Chickens on Pasture in Recently Constructed Pen

To get around this, we will be using soybean meal that is made from food grade soybeans for human consumption. There was an exhaustive search done to investigate where a roasted non-GMO soybean product could be located and that list was very very short. The resulting change is not a cheap one. Generic soybean meal used to run $450 per ton and the non-GMO version comes in at over $1000 a ton. In other words, our feed has gone from $0.20 per pound to $0.33 per pound.  Our birds are eating right around four pounds of feed per pound of gain, resulting in a cost increase to produce the birds of $0.52 per pound. With high chick prices and a bump in locker fees, we must raises prices to try and preserve the small margin that already exists on our birds.

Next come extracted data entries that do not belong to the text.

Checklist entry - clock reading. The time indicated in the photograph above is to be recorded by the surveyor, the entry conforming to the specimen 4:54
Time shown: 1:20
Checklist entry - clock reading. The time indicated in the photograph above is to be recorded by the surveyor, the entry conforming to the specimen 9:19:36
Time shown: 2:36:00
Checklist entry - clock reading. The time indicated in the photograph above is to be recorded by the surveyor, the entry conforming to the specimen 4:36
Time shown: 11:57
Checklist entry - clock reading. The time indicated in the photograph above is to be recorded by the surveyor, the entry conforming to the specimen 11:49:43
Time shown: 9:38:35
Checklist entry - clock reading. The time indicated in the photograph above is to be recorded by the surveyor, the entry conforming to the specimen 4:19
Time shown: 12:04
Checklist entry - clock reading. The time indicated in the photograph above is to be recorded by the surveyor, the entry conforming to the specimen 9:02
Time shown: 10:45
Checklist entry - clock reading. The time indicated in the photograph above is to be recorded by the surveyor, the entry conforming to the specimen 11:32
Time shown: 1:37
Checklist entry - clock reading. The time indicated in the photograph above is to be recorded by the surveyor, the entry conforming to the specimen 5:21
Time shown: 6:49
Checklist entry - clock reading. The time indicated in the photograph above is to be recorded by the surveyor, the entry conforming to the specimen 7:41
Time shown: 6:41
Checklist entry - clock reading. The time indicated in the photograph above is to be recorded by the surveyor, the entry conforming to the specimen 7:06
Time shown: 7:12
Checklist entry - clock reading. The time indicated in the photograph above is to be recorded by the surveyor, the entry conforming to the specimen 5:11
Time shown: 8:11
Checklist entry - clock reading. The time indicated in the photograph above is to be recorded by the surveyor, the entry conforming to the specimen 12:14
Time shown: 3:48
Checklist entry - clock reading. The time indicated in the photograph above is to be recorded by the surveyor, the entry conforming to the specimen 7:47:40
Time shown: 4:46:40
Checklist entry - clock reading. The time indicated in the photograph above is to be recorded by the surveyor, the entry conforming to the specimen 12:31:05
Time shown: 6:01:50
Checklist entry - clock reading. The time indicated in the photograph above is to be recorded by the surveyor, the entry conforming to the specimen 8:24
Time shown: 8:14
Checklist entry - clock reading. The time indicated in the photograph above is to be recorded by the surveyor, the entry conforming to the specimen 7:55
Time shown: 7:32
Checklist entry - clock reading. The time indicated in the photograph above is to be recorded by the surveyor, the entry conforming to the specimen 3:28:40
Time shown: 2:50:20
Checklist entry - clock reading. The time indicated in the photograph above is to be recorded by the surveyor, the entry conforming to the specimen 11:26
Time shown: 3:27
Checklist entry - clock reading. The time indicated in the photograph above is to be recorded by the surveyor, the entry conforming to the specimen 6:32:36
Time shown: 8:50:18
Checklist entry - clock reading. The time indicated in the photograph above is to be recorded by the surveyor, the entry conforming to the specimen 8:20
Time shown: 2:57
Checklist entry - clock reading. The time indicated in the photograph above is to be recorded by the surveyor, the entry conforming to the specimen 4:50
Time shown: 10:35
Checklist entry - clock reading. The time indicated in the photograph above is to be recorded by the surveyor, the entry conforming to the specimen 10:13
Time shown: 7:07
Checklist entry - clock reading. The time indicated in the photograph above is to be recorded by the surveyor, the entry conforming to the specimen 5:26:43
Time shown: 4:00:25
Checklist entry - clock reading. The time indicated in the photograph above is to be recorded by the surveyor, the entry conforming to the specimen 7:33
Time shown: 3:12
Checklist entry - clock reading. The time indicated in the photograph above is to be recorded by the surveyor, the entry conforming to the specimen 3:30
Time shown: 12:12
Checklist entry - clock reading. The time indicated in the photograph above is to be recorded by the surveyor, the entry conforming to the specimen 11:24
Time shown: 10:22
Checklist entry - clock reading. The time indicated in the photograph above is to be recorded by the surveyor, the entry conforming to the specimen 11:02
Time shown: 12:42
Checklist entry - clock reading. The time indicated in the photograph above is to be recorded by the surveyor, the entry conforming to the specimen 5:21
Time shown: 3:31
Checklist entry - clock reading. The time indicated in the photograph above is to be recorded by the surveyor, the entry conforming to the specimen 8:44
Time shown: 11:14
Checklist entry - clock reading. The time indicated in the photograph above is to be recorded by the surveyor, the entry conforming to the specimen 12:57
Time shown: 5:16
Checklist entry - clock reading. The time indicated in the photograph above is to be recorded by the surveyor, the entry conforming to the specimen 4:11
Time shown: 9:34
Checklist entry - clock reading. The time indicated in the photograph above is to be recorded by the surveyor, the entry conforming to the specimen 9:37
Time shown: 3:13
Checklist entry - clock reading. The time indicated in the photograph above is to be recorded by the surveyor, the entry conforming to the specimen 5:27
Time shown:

The change resulted in a $.60 rise in chickens per pound, a $0.50 rise in turkeys per pound. Our eggs have been sold at a loss for over a two years now, so we moved to correct the price and roll in the added feed cost with a $1.00 increase per dozen eggs.

Whole chicken: $3.90/lb
Cut up chicken: $4.10/lb
Large eggs: $4.50/doz ($4.00/doz with return of our clean container)
Medium eggs: $4.00/doz ($3.50/doz with return of our clean container)
Whole turkeys: $4.25/lb
Smoked turkey halves: $7.00/lb

Cattle and lamb prices will not change, as their diet is already GMO free and they do not eat grain. Demand for lamb has been very soft and we are strongly considering phasing out lamb over the year. 

Despite what the customers and my wife were telling me, I must admit that I am terrified by this price change. It is a massive shock to our system financially on the front-end of this process. I can understand that some customers might want to retract their orders. They are welcome to do that, and I would not hold that against them. As I see it, this is a leap of faith. We are taking the first step.